Touch keyboard disappoints
Like the rest of the OS, the touch keyboard is a larger version of the iPhone’s. But unlike on the iPhone, the keyboard has no letter magnification when you press a key, and I found I missed this visual cue immensely. And unsurprisingly, it lacks haptic feedback (part of Android phones). You get no physical or visual feedback when you press a key and that’s frustrating if you’re trying to pound out a long e-mail. The experience, oddly, is akin to typing on the native Android OS’ touch keyboard.
Using the keyboard in vertical mode, my small hands had difficulty maneuvering around the keyboard–my thumbs couldn’t stretch across the whole device to reach the keys. Horizontal mode felt much more natural, but as a touch-typist, I still made more errors than I would with a physical keyboard.
Apple will be offering a keyboard dock accessory, which gives you an actual physical keyboard to work with ($69). You can also place it in the iPad Case ($39), which allows you to angle it slightly. This feels much more comfortable than just laying the tablet flat and typing. Both of these items are sold separately, though.

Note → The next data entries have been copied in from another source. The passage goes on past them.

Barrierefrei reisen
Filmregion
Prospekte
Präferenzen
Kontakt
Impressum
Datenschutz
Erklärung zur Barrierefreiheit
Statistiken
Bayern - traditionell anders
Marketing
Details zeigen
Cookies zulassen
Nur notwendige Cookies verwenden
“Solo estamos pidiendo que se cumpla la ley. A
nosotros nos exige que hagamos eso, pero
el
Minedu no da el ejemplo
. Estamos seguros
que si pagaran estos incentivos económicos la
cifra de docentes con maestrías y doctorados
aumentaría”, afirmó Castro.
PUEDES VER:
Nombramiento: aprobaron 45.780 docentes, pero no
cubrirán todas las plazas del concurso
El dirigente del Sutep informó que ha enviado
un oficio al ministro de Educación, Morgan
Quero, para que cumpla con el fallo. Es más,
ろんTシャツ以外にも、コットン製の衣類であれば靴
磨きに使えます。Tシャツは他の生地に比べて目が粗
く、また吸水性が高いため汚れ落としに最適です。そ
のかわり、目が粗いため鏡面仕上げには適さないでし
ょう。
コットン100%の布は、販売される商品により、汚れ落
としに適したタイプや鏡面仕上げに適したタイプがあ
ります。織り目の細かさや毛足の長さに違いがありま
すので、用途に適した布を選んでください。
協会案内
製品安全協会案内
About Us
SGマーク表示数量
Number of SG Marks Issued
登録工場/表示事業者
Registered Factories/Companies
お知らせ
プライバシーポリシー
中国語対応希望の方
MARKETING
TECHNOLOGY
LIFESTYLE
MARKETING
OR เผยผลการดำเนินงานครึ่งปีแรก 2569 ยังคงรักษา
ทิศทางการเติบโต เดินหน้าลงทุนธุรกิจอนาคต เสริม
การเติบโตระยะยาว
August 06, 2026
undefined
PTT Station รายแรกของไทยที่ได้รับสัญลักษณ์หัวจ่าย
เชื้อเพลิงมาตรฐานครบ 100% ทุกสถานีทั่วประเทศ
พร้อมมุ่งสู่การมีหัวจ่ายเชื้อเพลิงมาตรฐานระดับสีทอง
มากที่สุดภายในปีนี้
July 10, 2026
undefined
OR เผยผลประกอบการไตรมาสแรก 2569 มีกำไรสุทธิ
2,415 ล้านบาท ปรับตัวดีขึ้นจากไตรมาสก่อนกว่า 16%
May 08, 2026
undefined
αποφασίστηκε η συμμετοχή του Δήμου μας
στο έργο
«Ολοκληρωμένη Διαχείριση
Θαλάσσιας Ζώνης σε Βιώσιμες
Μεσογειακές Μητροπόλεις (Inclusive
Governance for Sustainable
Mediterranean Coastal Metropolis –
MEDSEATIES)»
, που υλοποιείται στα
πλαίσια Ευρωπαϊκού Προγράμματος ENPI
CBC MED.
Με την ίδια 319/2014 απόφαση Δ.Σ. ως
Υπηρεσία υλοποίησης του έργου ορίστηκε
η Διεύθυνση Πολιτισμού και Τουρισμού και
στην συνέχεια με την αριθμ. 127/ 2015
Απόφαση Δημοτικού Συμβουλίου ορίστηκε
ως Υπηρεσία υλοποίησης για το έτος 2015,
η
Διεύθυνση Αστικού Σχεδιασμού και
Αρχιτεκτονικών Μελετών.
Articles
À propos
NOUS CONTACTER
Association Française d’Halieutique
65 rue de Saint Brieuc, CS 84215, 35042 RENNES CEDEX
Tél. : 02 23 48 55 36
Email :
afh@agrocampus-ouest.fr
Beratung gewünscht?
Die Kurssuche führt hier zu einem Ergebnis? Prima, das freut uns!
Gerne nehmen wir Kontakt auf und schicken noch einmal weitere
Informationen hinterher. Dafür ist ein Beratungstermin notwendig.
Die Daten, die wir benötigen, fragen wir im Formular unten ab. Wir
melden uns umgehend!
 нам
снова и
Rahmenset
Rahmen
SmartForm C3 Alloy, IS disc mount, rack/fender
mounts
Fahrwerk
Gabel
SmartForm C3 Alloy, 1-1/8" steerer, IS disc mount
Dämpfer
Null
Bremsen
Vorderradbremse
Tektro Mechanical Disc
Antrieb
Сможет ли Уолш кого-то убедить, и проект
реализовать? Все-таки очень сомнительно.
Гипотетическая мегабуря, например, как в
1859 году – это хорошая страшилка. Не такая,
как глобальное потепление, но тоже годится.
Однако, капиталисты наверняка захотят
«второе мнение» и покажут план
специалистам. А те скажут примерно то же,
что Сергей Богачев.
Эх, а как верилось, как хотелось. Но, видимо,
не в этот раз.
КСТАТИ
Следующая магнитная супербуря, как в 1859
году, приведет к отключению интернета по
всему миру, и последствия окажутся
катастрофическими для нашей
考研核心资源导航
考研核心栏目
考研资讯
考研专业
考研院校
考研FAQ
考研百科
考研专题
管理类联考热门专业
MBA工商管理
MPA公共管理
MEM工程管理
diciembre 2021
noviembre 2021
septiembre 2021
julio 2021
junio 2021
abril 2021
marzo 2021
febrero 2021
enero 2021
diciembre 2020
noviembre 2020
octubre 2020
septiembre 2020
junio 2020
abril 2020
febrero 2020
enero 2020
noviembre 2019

iPhone apps don’t fly on iPad
One of the big concerns among developers and users before the iPad’s announcement was whether iPhone apps would work on the device. Thankfully, they do, but the experience isn’t exactly ideal. You can either view an iPhone app as a small window or doubled to fill the display. I demoed the Assassin’s Creed and Oregon Trail apps, and was put off by the obvious pixelation. Text in Facebook looked fuzzy, too.
Clearly, this an interim fix until actual apps are developed for the iPad. And I expect many app makers will create versions optimized for iPad. I see a lot of gaming potential for the iPad, but cool 3D graphics game like Assassins Creed just doesn’t work on the iPad.
Luckily, the iPad isn’t shipping for another 60 days, so hopefully more content will be developed by then. And who knows? Some of the issues I’ve noticed on this demo unit may be fixed by then.
Right now, I’m not sold on either the hardware or the software. But excellent, optimized content might change my opinion.